**Excerpt provided**.
>>>>>

January 4th, 2010 | 12:29 pm
Also, Joe, you didn’t really need to distance yourself from radical pacifists, at least of the Christian variety, and at least in one respect. Thiessen is right—Christian pacifists agree with you (and the rest of traditional Christianity) that evil should never be done that good may prevail.
That it is better to be killed and to suffer defeat than it is to embrace evil or abandon the faith is one of those basic convictions that, if allowed to inform decisions about the limits of killing in times of war, quickly reveals the uninteresting nature of modern political divisions.
January 4th, 2010 | 1:27 pm
Technically, it was “sugar-free cookies” not “sugar cookies.” But a better description of what softened up the Islamo-nazi terrorist portrayed in the Time article was something akin to the “Good Cop / Bad Cop” technique. He was incarcerated for over a year before the cookies were offered.

<<<<<

(Data taken from a collection)
>>>>>

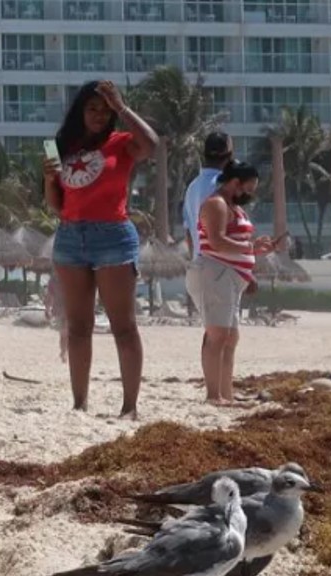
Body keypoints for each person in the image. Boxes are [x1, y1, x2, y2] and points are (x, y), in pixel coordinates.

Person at [43, 80, 158, 419]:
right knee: (78, 327)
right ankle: (79, 403)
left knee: (123, 326)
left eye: (105, 110)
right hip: (70, 236)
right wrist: (49, 179)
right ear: (80, 110)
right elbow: (57, 206)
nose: (98, 115)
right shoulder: (58, 146)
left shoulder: (121, 142)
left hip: (113, 235)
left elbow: (151, 144)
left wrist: (122, 108)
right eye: (92, 108)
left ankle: (130, 406)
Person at [186, 161, 274, 406]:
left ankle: (226, 393)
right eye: (248, 187)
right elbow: (216, 241)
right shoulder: (216, 204)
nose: (250, 193)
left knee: (230, 336)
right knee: (217, 335)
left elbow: (234, 241)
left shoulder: (232, 206)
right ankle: (214, 395)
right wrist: (250, 248)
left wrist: (254, 250)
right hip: (215, 274)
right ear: (235, 183)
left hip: (230, 277)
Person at [183, 132, 233, 260]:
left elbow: (189, 232)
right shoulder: (226, 185)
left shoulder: (192, 187)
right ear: (229, 155)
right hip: (221, 266)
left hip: (199, 265)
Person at [44, 272, 68, 363]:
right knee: (64, 333)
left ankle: (65, 352)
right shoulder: (54, 279)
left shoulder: (55, 278)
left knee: (66, 332)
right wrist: (47, 309)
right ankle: (64, 352)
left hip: (71, 308)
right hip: (60, 309)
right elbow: (49, 295)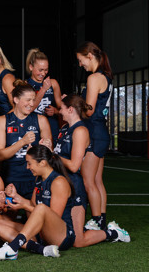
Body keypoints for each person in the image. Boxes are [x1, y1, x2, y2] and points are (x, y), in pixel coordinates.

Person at [54, 95, 130, 246]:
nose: (59, 112)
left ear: (70, 109)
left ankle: (113, 233)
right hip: (60, 184)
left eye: (61, 108)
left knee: (78, 241)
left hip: (74, 187)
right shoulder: (64, 129)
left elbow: (75, 166)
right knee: (56, 236)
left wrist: (52, 155)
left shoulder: (81, 131)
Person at [0, 145, 76, 260]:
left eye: (29, 163)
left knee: (41, 208)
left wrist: (24, 205)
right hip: (41, 235)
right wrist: (16, 197)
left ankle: (12, 249)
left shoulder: (59, 182)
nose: (27, 167)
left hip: (62, 236)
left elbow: (52, 215)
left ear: (42, 163)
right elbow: (33, 205)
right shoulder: (39, 179)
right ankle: (42, 249)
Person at [76, 41, 113, 231]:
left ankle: (97, 219)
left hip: (94, 131)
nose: (80, 64)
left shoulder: (94, 78)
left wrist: (74, 105)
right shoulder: (106, 76)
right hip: (101, 132)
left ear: (89, 56)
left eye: (81, 60)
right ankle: (101, 219)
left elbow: (89, 111)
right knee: (97, 180)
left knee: (88, 180)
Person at [0, 80, 52, 200]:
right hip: (11, 178)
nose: (32, 104)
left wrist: (44, 148)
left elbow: (49, 154)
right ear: (16, 100)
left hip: (34, 178)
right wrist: (22, 142)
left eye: (33, 100)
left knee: (35, 216)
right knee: (7, 217)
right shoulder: (2, 120)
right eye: (28, 100)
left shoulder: (41, 120)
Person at [25, 48, 62, 141]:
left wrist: (55, 111)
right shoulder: (25, 85)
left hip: (52, 126)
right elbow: (28, 109)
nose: (43, 73)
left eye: (46, 70)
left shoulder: (53, 83)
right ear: (31, 67)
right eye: (40, 70)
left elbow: (62, 109)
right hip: (32, 128)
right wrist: (44, 89)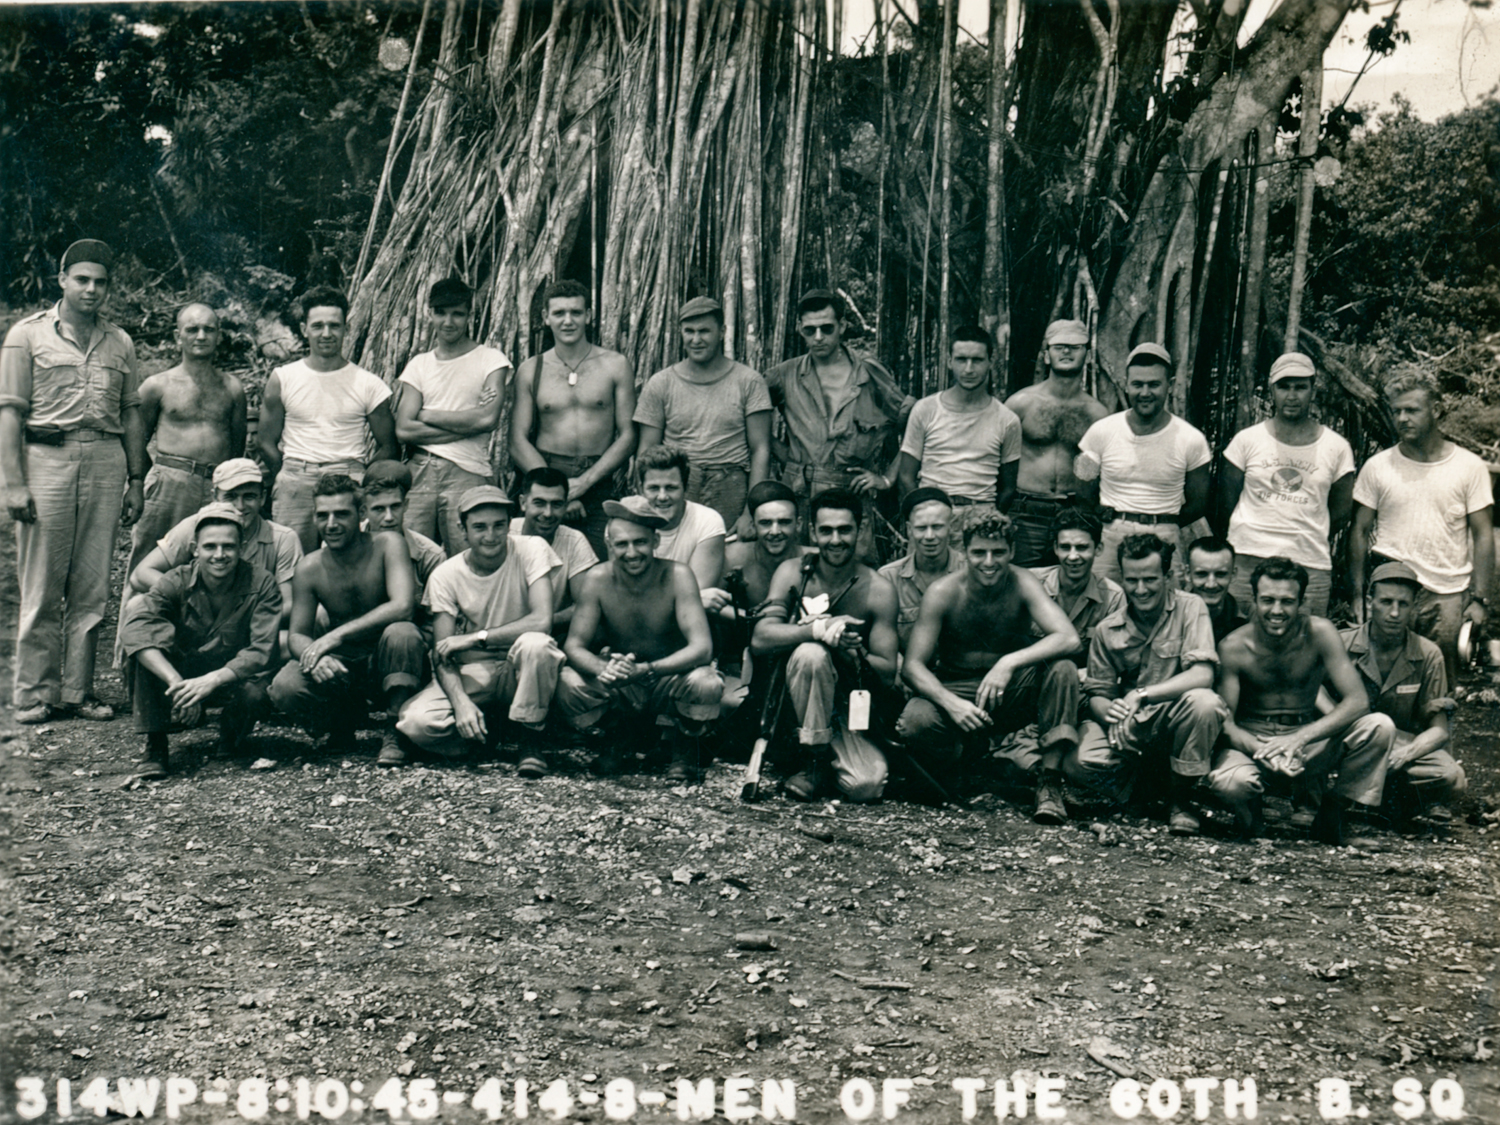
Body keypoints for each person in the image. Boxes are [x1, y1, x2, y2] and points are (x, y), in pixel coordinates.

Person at [1, 238, 149, 722]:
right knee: (42, 582)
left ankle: (76, 691)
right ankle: (34, 694)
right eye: (81, 279)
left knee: (91, 585)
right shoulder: (26, 336)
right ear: (61, 280)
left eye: (100, 281)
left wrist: (134, 477)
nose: (91, 289)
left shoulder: (119, 341)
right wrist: (13, 483)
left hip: (105, 459)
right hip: (47, 458)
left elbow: (129, 411)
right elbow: (9, 412)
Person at [896, 507, 1081, 822]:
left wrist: (1008, 662)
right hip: (959, 686)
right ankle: (964, 764)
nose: (989, 562)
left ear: (1011, 551)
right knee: (915, 721)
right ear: (965, 552)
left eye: (998, 552)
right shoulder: (943, 592)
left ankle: (1049, 781)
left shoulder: (1023, 582)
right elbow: (912, 666)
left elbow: (1068, 638)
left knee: (1062, 668)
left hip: (1010, 688)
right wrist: (951, 703)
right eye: (979, 552)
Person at [1207, 557, 1383, 843]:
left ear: (1301, 603)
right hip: (1255, 741)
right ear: (1253, 600)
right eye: (1267, 600)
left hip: (1306, 743)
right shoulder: (1234, 647)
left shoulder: (1320, 633)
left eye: (1287, 601)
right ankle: (1252, 818)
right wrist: (1261, 748)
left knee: (1378, 727)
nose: (1276, 611)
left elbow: (1358, 701)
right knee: (1231, 783)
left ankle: (1331, 817)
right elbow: (1226, 723)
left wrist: (1299, 739)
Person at [395, 486, 566, 771]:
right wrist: (460, 703)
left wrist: (476, 637)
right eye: (480, 527)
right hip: (474, 671)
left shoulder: (532, 548)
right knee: (416, 723)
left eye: (499, 525)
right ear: (463, 530)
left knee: (536, 644)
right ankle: (487, 735)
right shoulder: (445, 575)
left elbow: (542, 620)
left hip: (521, 667)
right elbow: (442, 653)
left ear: (509, 525)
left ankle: (529, 740)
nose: (491, 536)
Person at [1063, 535, 1224, 835]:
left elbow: (1203, 675)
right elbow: (1098, 692)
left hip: (1174, 719)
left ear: (1168, 577)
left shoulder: (1192, 608)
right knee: (1077, 761)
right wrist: (1112, 715)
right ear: (1122, 578)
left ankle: (1181, 800)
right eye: (1132, 580)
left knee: (1206, 703)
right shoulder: (1107, 630)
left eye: (1150, 579)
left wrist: (1142, 694)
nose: (1140, 589)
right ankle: (1145, 791)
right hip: (1132, 726)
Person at [750, 488, 900, 802]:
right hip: (791, 700)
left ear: (859, 530)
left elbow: (886, 672)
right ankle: (813, 762)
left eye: (844, 530)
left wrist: (849, 651)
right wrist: (820, 629)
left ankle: (819, 759)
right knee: (811, 654)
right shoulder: (793, 571)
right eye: (826, 530)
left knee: (866, 786)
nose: (835, 540)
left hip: (844, 706)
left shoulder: (878, 589)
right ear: (812, 531)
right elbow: (761, 637)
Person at [559, 496, 723, 781]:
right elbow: (574, 645)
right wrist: (604, 668)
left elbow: (702, 648)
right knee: (567, 682)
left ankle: (684, 745)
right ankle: (619, 736)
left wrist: (648, 669)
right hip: (622, 681)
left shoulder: (678, 575)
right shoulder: (598, 579)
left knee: (706, 681)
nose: (631, 552)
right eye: (621, 544)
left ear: (655, 541)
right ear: (609, 545)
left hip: (667, 678)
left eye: (640, 542)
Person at [1350, 367, 1494, 683]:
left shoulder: (1469, 468)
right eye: (1396, 411)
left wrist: (1480, 600)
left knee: (1439, 688)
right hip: (1390, 589)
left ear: (1436, 409)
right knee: (1381, 683)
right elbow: (1359, 532)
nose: (1402, 418)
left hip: (1446, 597)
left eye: (1412, 410)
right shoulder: (1377, 467)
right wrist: (1358, 594)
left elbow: (1483, 535)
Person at [268, 475, 423, 765]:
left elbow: (403, 606)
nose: (331, 524)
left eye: (341, 514)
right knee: (286, 685)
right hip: (344, 665)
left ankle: (395, 731)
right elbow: (297, 636)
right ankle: (340, 725)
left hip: (388, 658)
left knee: (403, 633)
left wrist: (334, 636)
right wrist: (315, 657)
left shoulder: (388, 544)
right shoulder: (310, 567)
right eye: (322, 515)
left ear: (362, 513)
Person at [118, 507, 280, 779]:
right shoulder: (175, 580)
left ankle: (231, 735)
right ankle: (155, 745)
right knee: (146, 653)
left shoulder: (262, 583)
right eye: (210, 546)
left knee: (257, 689)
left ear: (242, 548)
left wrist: (212, 680)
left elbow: (262, 649)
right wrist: (175, 682)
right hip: (187, 673)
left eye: (228, 546)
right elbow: (137, 629)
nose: (219, 555)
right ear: (195, 549)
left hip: (231, 675)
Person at [764, 289, 911, 564]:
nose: (818, 338)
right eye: (810, 330)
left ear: (842, 326)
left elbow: (919, 421)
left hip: (850, 496)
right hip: (799, 495)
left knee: (855, 579)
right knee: (796, 574)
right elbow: (749, 415)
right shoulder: (783, 375)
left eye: (826, 328)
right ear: (799, 329)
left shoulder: (868, 372)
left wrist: (887, 479)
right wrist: (784, 455)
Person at [258, 286, 398, 552]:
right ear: (304, 328)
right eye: (318, 325)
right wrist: (289, 476)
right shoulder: (283, 378)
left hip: (348, 477)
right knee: (293, 563)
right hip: (296, 480)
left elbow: (389, 445)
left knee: (351, 562)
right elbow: (265, 442)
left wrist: (359, 480)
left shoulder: (368, 383)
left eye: (334, 326)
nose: (326, 333)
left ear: (345, 328)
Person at [1219, 352, 1355, 617]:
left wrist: (1306, 530)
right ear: (1272, 390)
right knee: (1241, 639)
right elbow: (1226, 503)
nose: (1292, 395)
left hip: (1309, 562)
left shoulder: (1336, 447)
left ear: (1313, 391)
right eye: (1284, 386)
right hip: (1248, 556)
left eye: (1300, 387)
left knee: (1304, 646)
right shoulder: (1247, 441)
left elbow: (1340, 511)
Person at [510, 280, 637, 558]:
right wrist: (559, 491)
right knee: (535, 560)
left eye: (576, 313)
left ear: (588, 316)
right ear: (545, 318)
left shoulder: (614, 365)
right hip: (544, 476)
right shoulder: (532, 369)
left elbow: (628, 435)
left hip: (597, 477)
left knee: (600, 563)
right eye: (559, 313)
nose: (568, 321)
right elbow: (517, 440)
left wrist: (584, 483)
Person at [1334, 562, 1465, 824]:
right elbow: (1312, 696)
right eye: (1386, 602)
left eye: (1403, 604)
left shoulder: (1428, 654)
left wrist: (1406, 753)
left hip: (1401, 747)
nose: (1394, 613)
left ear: (1414, 607)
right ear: (1370, 602)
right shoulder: (1341, 644)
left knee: (1452, 778)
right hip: (1347, 741)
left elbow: (1439, 729)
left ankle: (1382, 798)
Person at [126, 303, 248, 578]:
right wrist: (152, 479)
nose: (201, 336)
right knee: (147, 563)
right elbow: (135, 440)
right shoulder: (158, 385)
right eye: (192, 329)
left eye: (209, 329)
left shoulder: (232, 388)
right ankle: (134, 621)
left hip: (216, 488)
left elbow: (237, 447)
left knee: (208, 566)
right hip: (169, 485)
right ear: (177, 336)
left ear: (219, 335)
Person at [1075, 343, 1211, 585]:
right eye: (1137, 384)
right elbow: (1082, 484)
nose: (1145, 392)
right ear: (1126, 384)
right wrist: (1105, 515)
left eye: (1154, 384)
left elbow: (1198, 504)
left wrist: (1164, 521)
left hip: (1164, 535)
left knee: (1164, 609)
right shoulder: (1100, 432)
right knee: (1101, 602)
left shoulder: (1192, 439)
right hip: (1111, 535)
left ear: (1169, 385)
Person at [635, 296, 772, 535]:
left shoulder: (748, 381)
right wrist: (646, 504)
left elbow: (761, 449)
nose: (696, 339)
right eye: (689, 331)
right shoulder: (661, 383)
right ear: (680, 332)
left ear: (722, 332)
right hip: (677, 484)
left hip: (730, 484)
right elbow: (647, 453)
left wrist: (751, 511)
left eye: (704, 331)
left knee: (725, 560)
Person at [393, 277, 509, 552]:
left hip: (467, 471)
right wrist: (468, 424)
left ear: (470, 316)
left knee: (469, 554)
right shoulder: (419, 365)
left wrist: (426, 414)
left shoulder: (491, 360)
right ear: (430, 314)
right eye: (441, 313)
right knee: (411, 554)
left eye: (458, 314)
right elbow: (404, 430)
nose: (449, 321)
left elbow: (487, 420)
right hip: (420, 470)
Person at [127, 460, 303, 639]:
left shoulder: (282, 537)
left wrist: (236, 623)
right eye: (231, 497)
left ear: (262, 497)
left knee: (297, 634)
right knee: (137, 605)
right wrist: (190, 600)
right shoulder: (195, 526)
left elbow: (287, 603)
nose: (240, 506)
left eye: (249, 496)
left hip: (250, 628)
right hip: (195, 622)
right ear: (215, 496)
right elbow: (140, 574)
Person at [1003, 319, 1108, 566]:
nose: (1066, 351)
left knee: (1067, 593)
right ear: (1046, 355)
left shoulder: (1097, 414)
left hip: (1073, 514)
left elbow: (1091, 471)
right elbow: (1000, 462)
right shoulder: (1021, 403)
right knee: (1021, 588)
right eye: (1059, 346)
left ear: (1088, 354)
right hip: (1026, 512)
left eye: (1075, 346)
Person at [895, 326, 1021, 511]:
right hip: (932, 511)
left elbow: (1008, 487)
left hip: (981, 514)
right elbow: (906, 476)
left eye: (977, 360)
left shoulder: (1007, 420)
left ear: (990, 362)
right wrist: (923, 512)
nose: (968, 369)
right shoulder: (925, 409)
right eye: (961, 360)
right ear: (949, 362)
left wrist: (991, 520)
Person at [635, 444, 728, 613]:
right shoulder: (625, 522)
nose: (662, 497)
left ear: (685, 488)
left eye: (671, 488)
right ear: (641, 489)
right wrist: (693, 598)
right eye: (654, 488)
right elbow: (622, 594)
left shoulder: (707, 520)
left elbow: (698, 592)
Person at [509, 467, 598, 634]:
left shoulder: (574, 540)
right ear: (522, 503)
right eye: (539, 503)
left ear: (566, 505)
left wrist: (539, 623)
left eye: (556, 504)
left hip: (549, 635)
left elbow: (584, 606)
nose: (548, 513)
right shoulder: (505, 534)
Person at [877, 488, 966, 650]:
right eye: (921, 528)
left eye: (937, 527)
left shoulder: (969, 572)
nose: (930, 536)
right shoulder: (888, 578)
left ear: (950, 527)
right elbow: (883, 644)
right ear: (909, 530)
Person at [1028, 507, 1124, 652]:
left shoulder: (1113, 597)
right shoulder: (1030, 583)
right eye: (1065, 547)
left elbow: (1113, 655)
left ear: (1098, 549)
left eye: (1082, 547)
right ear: (1055, 548)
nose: (1073, 557)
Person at [359, 460, 448, 589]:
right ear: (364, 511)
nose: (388, 517)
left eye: (395, 507)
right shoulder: (346, 545)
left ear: (405, 505)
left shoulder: (430, 556)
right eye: (379, 509)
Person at [723, 480, 810, 611]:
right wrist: (749, 619)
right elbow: (708, 602)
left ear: (798, 525)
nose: (775, 531)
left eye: (784, 522)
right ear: (753, 526)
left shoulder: (813, 559)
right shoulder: (732, 556)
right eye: (766, 523)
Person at [1185, 536, 1246, 643]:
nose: (1211, 584)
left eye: (1220, 574)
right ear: (1187, 573)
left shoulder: (1248, 619)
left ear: (1233, 574)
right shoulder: (1171, 617)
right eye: (1202, 574)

<<<<<

**Directions**.
1/ According to the comment thread, how long was the man held before the cookies were offered?
2/ Pick up the comment thread where it stops and keep it going.

**Your written answers**.
1/ Over a year.

2/
Should we sit the Undie-Bomber in a comfy chair with a nice cup of tea and some biscuits in order to get information out of him? After all, as the Time article implied, it was the cookies that led the Islamo-nazi terrorist to realize he was dealing with “human beings,” and nothing else. Should we treat the Christmas bombing as a criminal enterprise and attempt a plea deal in order to get information, as the Obama administration wants to do (http://www.washingtonpost.com/wp-dyn/content/article/2010/01/03/AR2010010302191.html)?
I’d like to drop the entire use of the word “torture” from discussions about how we deal with combatants in the war against Islamo-nazism because it immediately polarizes the discussions into “my side is the good, righteous and the morally superior side, and anyone who differs is intrinsically evil.” This gets us nowhere.
January 4th, 2010 | 1:40 pm
I would like to add that I really couldn’t care less what the UN defines as torture. That organization is so morally corrupt that any of its mutterings are suspect.
But since it is presented here as the definition of torture I think this line is important concerning waterboarding: “It does not include pain or suffering arising only from, inherent in or incidental to lawful sanctions.”
The legal analysis that led to waterboarding, as well as sleep deprivation and other intensive interrogation techniques led to the conclusion that the practice was lawfully sanctioned.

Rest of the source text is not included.